**Description of the task:** Filter the entries, keeping every line with the word "lines".
──────── Information supplied ────────
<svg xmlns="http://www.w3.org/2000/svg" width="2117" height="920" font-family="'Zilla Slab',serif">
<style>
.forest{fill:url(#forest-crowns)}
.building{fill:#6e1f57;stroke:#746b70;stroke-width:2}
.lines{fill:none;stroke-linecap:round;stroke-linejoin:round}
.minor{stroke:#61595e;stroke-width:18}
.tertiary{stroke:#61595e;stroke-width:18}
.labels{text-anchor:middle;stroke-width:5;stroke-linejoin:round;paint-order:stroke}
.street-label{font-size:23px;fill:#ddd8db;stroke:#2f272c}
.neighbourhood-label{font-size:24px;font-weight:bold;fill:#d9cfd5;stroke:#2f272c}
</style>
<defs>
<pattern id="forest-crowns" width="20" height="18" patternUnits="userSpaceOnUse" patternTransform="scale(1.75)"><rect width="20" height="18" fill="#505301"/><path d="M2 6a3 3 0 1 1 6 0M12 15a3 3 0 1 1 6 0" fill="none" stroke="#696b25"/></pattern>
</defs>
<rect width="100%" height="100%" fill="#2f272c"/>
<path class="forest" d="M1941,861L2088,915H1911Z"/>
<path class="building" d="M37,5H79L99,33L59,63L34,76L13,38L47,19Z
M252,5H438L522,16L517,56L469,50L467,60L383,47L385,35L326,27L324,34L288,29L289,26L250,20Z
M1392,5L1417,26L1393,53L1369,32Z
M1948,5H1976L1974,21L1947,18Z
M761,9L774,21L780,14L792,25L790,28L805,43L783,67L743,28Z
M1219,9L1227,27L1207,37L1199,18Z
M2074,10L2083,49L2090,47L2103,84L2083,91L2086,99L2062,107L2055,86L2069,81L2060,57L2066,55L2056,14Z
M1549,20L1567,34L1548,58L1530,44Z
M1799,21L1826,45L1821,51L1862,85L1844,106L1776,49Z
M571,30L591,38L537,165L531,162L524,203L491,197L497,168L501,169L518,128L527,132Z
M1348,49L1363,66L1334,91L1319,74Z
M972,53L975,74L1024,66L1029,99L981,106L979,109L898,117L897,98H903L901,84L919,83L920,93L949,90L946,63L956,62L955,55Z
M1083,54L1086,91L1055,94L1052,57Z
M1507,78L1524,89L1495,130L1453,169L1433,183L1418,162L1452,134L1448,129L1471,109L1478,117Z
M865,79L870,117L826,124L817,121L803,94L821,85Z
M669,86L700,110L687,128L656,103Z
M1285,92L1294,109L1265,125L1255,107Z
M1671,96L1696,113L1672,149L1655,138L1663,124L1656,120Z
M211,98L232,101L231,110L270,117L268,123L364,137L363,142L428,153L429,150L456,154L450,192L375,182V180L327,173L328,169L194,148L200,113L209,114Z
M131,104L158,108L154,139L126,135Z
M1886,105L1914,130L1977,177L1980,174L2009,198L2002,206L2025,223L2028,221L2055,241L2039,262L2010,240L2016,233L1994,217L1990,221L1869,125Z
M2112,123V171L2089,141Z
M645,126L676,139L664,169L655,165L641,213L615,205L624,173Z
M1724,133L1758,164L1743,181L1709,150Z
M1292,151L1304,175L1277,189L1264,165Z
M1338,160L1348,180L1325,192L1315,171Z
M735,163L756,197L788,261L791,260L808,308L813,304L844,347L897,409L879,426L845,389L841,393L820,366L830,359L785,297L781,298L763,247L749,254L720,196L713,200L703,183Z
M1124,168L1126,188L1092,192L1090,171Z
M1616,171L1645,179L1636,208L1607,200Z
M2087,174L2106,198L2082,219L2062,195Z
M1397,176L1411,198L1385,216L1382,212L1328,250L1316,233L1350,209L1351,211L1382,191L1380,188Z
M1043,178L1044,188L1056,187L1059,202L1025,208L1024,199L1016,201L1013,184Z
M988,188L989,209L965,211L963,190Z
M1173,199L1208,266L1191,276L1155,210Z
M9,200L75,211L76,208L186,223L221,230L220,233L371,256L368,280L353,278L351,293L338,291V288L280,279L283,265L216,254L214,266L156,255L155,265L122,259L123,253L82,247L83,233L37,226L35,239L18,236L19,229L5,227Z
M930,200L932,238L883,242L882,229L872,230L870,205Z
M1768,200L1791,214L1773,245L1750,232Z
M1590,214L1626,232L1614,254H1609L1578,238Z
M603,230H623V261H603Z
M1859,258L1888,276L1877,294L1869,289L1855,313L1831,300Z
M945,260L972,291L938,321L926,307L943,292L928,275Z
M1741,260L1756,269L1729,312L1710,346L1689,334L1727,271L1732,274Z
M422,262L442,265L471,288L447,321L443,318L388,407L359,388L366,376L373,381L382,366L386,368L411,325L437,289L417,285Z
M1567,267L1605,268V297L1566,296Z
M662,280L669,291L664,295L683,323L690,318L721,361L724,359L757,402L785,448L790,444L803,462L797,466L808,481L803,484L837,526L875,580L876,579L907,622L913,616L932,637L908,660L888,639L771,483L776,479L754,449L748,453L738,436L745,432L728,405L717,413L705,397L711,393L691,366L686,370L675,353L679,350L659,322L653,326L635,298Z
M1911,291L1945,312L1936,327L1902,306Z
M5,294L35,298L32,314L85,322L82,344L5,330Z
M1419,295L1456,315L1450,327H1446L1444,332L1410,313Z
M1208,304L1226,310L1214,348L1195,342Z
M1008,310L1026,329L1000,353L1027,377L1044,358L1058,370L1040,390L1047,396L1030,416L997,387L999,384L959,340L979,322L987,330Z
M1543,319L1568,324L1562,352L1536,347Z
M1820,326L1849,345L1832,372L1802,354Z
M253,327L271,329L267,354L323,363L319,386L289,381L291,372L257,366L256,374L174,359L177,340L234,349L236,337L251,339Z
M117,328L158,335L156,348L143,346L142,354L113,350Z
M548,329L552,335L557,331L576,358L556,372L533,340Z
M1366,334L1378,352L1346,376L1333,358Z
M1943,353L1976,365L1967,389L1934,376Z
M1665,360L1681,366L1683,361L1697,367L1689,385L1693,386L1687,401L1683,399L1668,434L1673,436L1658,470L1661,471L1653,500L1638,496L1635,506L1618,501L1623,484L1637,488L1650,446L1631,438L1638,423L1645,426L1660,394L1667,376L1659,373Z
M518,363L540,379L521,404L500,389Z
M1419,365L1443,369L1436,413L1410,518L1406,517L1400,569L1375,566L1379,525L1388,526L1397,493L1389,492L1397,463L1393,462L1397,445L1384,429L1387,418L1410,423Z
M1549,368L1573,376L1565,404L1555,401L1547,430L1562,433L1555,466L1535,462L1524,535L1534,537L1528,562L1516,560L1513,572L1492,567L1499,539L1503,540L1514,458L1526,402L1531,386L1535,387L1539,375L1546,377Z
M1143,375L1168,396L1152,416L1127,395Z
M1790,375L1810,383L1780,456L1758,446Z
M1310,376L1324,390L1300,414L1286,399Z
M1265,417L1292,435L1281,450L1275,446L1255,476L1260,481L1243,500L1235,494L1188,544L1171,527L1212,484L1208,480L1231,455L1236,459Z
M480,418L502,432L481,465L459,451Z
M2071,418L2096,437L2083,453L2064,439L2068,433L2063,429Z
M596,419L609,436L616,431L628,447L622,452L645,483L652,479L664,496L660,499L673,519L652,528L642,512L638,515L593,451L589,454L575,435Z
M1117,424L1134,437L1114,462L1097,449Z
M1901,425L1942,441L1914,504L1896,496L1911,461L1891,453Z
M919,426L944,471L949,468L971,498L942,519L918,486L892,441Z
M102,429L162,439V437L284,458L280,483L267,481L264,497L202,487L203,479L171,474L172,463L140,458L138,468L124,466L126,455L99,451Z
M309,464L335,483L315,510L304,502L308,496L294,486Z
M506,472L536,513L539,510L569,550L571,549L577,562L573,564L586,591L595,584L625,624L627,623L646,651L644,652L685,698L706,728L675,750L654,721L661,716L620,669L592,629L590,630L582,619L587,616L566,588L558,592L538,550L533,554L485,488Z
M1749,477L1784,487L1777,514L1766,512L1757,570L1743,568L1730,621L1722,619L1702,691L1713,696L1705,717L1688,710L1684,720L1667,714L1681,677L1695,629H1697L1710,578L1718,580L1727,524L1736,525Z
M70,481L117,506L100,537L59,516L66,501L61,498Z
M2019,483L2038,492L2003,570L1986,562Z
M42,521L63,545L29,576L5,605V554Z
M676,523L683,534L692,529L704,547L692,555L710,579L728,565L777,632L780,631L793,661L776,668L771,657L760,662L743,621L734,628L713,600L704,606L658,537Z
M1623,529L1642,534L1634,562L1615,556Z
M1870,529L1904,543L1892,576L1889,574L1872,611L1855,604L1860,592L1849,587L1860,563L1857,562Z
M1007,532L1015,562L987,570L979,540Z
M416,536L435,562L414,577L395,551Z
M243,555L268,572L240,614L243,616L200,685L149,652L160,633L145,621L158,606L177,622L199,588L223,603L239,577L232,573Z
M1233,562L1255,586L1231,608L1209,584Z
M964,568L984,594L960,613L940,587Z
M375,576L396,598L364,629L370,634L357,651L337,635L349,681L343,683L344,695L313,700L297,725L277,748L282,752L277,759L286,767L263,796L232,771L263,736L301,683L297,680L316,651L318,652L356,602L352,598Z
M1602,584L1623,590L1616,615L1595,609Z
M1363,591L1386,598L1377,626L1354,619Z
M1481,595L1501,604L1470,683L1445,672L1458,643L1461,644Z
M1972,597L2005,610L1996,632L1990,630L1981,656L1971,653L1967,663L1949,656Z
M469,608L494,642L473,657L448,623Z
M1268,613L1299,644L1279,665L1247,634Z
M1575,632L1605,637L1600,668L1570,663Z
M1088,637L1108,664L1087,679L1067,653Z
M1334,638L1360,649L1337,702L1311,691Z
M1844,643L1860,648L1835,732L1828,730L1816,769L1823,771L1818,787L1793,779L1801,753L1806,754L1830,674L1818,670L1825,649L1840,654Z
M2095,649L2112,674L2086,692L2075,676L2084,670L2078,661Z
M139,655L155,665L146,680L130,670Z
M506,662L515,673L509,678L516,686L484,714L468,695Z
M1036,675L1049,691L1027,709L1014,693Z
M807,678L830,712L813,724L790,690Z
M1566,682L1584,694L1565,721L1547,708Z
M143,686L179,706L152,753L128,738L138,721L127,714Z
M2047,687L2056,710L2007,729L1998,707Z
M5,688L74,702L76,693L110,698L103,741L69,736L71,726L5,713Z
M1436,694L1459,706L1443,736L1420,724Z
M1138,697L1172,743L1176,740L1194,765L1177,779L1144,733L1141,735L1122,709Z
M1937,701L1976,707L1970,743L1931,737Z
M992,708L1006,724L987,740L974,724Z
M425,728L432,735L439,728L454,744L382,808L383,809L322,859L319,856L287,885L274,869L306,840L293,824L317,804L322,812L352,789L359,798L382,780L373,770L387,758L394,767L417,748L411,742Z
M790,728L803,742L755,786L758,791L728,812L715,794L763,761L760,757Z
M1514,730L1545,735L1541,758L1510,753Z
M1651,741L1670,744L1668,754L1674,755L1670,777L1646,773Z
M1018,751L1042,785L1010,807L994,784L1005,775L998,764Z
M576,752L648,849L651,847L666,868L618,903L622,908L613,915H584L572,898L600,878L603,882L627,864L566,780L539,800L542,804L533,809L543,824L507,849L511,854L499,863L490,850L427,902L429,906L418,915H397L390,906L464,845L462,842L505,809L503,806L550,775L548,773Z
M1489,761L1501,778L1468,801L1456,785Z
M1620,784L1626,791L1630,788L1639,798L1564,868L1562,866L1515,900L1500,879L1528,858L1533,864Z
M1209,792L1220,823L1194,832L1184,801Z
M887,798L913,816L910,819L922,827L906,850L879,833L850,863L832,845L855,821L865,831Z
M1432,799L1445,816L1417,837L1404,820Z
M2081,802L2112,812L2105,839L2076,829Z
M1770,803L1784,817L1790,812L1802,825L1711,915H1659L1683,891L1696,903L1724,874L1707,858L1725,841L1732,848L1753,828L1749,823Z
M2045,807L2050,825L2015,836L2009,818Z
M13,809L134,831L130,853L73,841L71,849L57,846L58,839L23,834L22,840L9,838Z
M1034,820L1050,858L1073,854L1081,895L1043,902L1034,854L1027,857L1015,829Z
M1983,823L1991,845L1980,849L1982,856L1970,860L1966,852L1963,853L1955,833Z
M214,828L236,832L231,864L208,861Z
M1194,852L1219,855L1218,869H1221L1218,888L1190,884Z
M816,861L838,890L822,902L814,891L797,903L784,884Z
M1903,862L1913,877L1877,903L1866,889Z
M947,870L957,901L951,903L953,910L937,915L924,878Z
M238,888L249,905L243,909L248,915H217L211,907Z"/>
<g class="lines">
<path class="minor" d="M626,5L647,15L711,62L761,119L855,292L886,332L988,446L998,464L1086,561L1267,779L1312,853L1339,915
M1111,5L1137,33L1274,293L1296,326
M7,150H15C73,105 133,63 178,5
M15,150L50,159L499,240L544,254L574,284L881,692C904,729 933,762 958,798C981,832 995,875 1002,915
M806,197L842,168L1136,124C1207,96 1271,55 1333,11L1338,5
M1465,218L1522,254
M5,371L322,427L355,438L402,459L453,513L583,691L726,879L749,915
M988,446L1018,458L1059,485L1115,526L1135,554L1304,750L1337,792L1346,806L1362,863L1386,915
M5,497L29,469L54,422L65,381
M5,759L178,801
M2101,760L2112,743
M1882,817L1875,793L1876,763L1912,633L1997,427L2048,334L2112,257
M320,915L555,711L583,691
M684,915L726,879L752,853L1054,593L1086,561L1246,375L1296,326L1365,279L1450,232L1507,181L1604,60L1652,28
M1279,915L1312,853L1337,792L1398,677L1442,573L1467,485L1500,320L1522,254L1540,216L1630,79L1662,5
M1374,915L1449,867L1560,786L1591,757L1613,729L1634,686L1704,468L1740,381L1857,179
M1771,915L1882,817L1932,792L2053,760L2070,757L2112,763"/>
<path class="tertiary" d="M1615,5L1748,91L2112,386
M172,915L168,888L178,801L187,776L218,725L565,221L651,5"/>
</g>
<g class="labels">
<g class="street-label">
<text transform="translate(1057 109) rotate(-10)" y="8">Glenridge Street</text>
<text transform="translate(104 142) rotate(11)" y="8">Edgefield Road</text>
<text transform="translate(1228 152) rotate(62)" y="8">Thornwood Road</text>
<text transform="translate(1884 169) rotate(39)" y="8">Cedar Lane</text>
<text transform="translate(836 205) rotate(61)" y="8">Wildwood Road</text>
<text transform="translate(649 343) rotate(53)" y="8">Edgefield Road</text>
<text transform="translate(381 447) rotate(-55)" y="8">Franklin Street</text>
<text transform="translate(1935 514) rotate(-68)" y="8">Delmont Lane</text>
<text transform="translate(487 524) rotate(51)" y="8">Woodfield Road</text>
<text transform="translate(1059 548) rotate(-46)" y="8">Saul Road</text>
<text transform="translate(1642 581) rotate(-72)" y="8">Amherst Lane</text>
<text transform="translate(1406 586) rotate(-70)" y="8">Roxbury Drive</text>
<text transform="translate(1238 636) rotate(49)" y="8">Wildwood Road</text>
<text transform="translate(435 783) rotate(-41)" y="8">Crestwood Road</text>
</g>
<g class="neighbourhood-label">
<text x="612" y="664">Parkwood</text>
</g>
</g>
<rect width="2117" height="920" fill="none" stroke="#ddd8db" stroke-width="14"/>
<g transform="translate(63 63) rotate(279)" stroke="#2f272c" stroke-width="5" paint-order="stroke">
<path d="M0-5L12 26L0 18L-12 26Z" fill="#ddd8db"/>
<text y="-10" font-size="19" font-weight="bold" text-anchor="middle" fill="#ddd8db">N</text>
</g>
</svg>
────────
**Expected answer:**
.lines{fill:none;stroke-linecap:round;stroke-linejoin:round}
<g class="lines">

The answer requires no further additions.